• _Problem requirements_
In the data that follows, count each line with the string "headcount"; the reply is the number only.

BEGIN Data to process

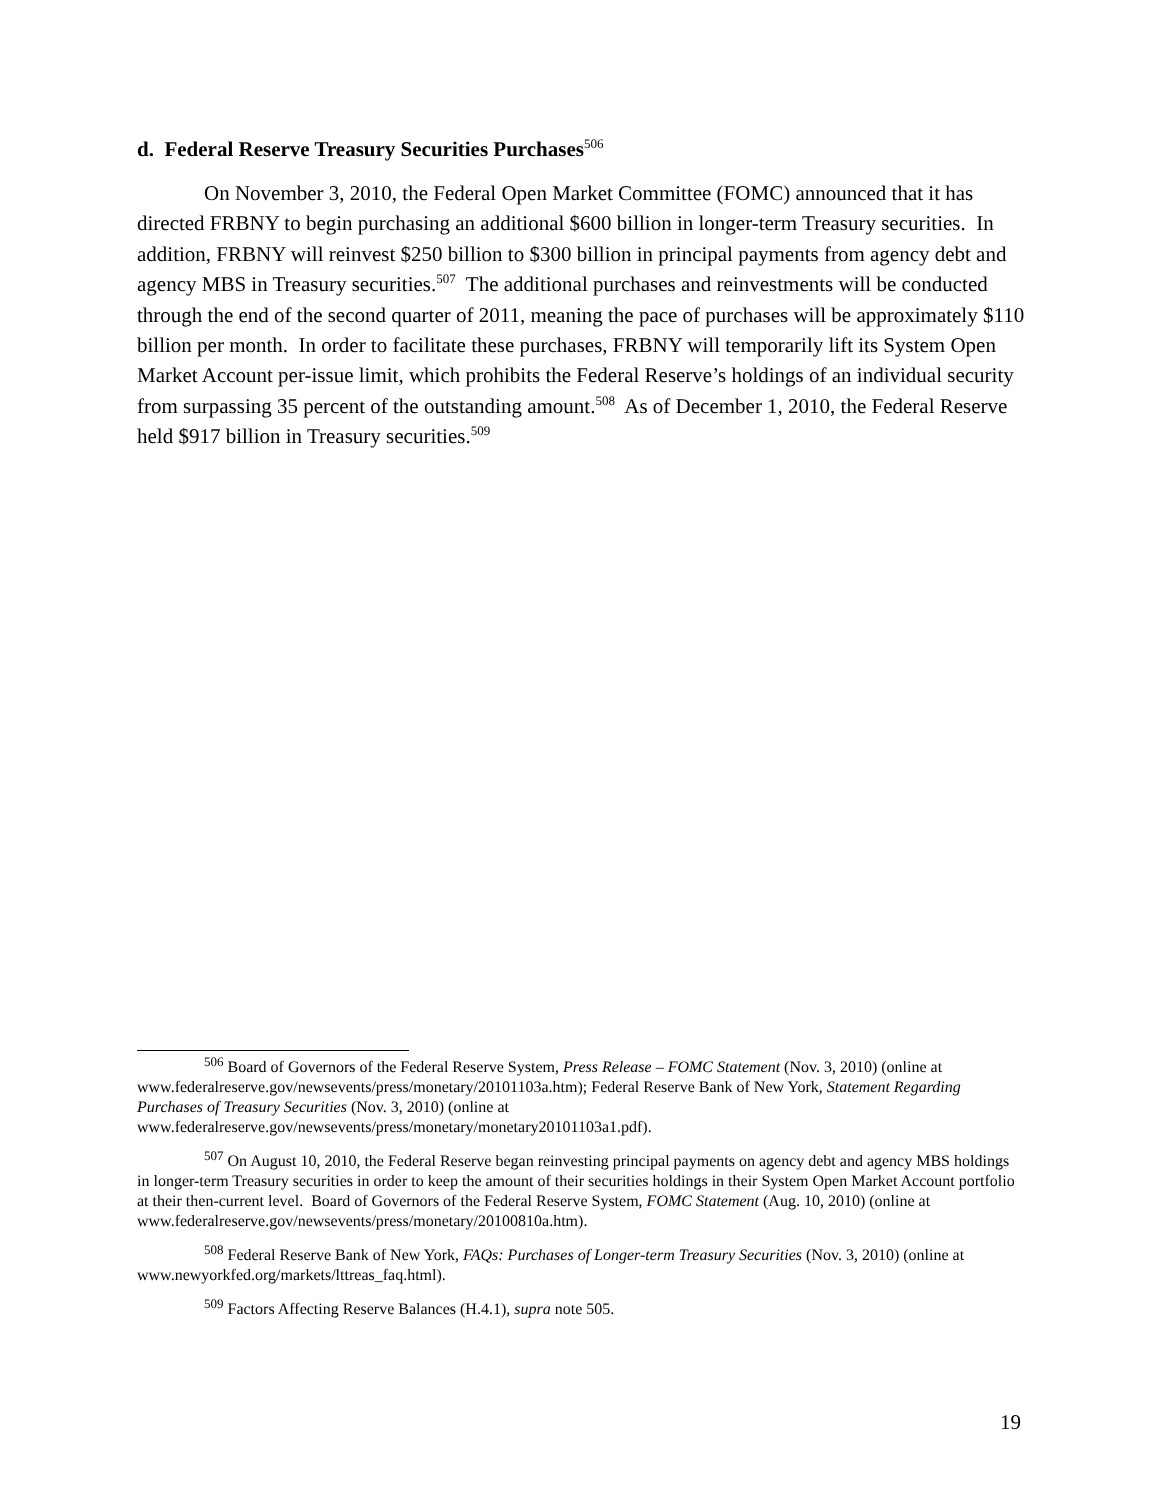d. Federal Reserve Treasury Securities Purchases<sup>506</sup>
On November 3, 2010, the Federal Open Market Committee (FOMC) announced that it has directed FRBNY to begin purchasing an additional $600 billion in longer-term Treasury securities. In addition, FRBNY will reinvest $250 billion to $300 billion in principal payments from agency debt and agency MBS in Treasury securities.<sup>507</sup> The additional purchases and reinvestments will be conducted through the end of the second quarter of 2011, meaning the pace of purchases will be approximately $110 billion per month. In order to facilitate these purchases, FRBNY will temporarily lift its System Open Market Account per-issue limit, which prohibits the Federal Reserve’s holdings of an individual security from surpassing 35 percent of the outstanding amount.<sup>508</sup> As of December 1, 2010, the Federal Reserve held $917 billion in Treasury securities.<sup>509</sup>
<sup>506</sup> Board of Governors of the Federal Reserve System, Press Release – FOMC Statement (Nov. 3, 2010) (online at www.federalreserve.gov/newsevents/press/monetary/20101103a.htm); Federal Reserve Bank of New York, Statement Regarding Purchases of Treasury Securities (Nov. 3, 2010) (online at www.federalreserve.gov/newsevents/press/monetary/monetary20101103a1.pdf).
<sup>507</sup> On August 10, 2010, the Federal Reserve began reinvesting principal payments on agency debt and agency MBS holdings in longer-term Treasury securities in order to keep the amount of their securities holdings in their System Open Market Account portfolio at their then-current level. Board of Governors of the Federal Reserve System, FOMC Statement (Aug. 10, 2010) (online at www.federalreserve.gov/newsevents/press/monetary/20100810a.htm).
<sup>508</sup> Federal Reserve Bank of New York, FAQs: Purchases of Longer-term Treasury Securities (Nov. 3, 2010) (online at www.newyorkfed.org/markets/lttreas_faq.html).
<sup>509</sup> Factors Affecting Reserve Balances (H.4.1), supra note 505.
19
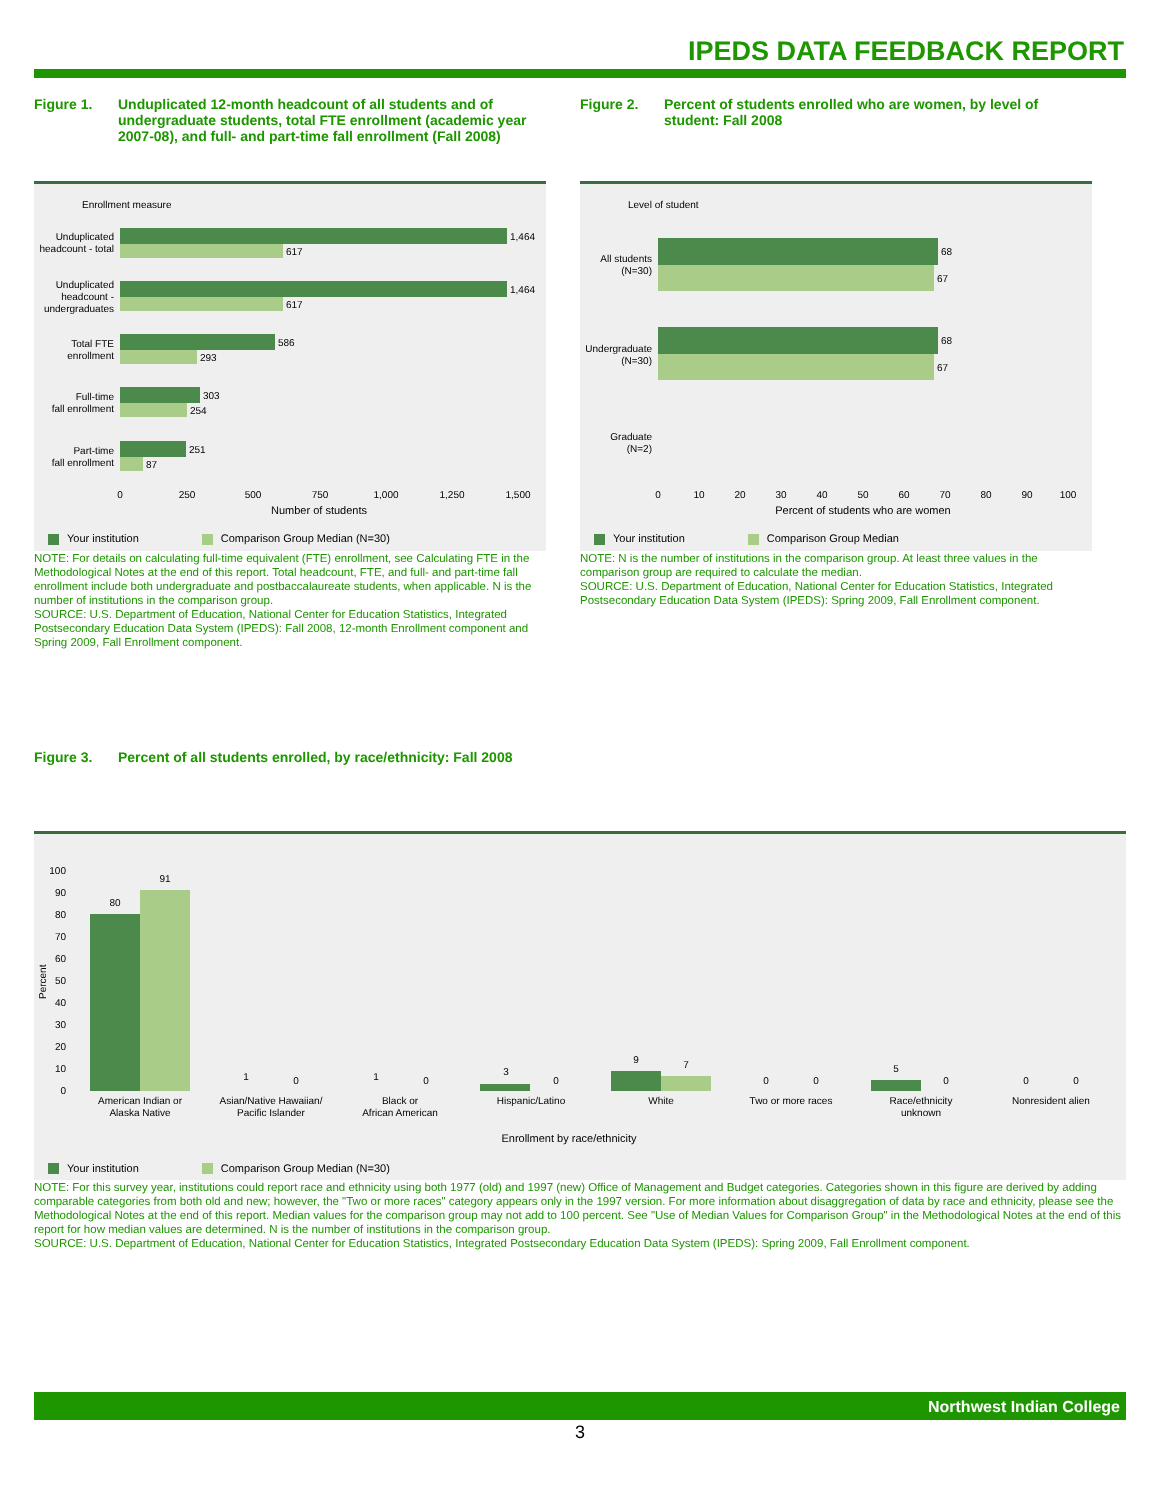IPEDS DATA FEEDBACK REPORT
Figure 1. Unduplicated 12-month headcount of all students and of undergraduate students, total FTE enrollment (academic year 2007-08), and full- and part-time fall enrollment (Fall 2008)
Enrollment measure
1,464
617
1,464
617
586
293
303
254
251
87
Unduplicated
headcount - total
Unduplicated
headcount -
undergraduates
Total FTE
enrollment
Full-time
fall enrollment
Part-time
fall enrollment
0
250
500
750
1,000
1,250
1,500
Number of students
Your institution Comparison Group Median (N=30)
NOTE: For details on calculating full-time equivalent (FTE) enrollment, see Calculating FTE in the Methodological Notes at the end of this report. Total headcount, FTE, and full- and part-time fall enrollment include both undergraduate and postbaccalaureate students, when applicable. N is the number of institutions in the comparison group.
SOURCE: U.S. Department of Education, National Center for Education Statistics, Integrated Postsecondary Education Data System (IPEDS): Fall 2008, 12-month Enrollment component and Spring 2009, Fall Enrollment component.
Figure 2. Percent of students enrolled who are women, by level of student: Fall 2008
Level of student
68
67
68
67
All students
(N=30)
Undergraduate
(N=30)
Graduate
(N=2)
0
10
20
30
40
50
60
70
80
90
100
Percent of students who are women
Your institution Comparison Group Median
NOTE: N is the number of institutions in the comparison group. At least three values in the comparison group are required to calculate the median.
SOURCE: U.S. Department of Education, National Center for Education Statistics, Integrated Postsecondary Education Data System (IPEDS): Spring 2009, Fall Enrollment component.
Figure 3. Percent of all students enrolled, by race/ethnicity: Fall 2008
100
90
80
70
60
50
40
30
20
10
0
Percent
80
91
1
0
1
0
3
0
9
7
0
0
5
0
0
0
American Indian or
Alaska Native
Asian/Native Hawaiian/
Pacific Islander
Black or
African American
Hispanic/Latino
White
Two or more races
Race/ethnicity
unknown
Nonresident alien
Enrollment by race/ethnicity
Your institution Comparison Group Median (N=30)
NOTE: For this survey year, institutions could report race and ethnicity using both 1977 (old) and 1997 (new) Office of Management and Budget categories. Categories shown in this figure are derived by adding comparable categories from both old and new; however, the "Two or more races" category appears only in the 1997 version. For more information about disaggregation of data by race and ethnicity, please see the Methodological Notes at the end of this report. Median values for the comparison group may not add to 100 percent. See "Use of Median Values for Comparison Group" in the Methodological Notes at the end of this report for how median values are determined. N is the number of institutions in the comparison group.
SOURCE: U.S. Department of Education, National Center for Education Statistics, Integrated Postsecondary Education Data System (IPEDS): Spring 2009, Fall Enrollment component.
Northwest Indian College
3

END Data to process

• _Answer to the problem_
4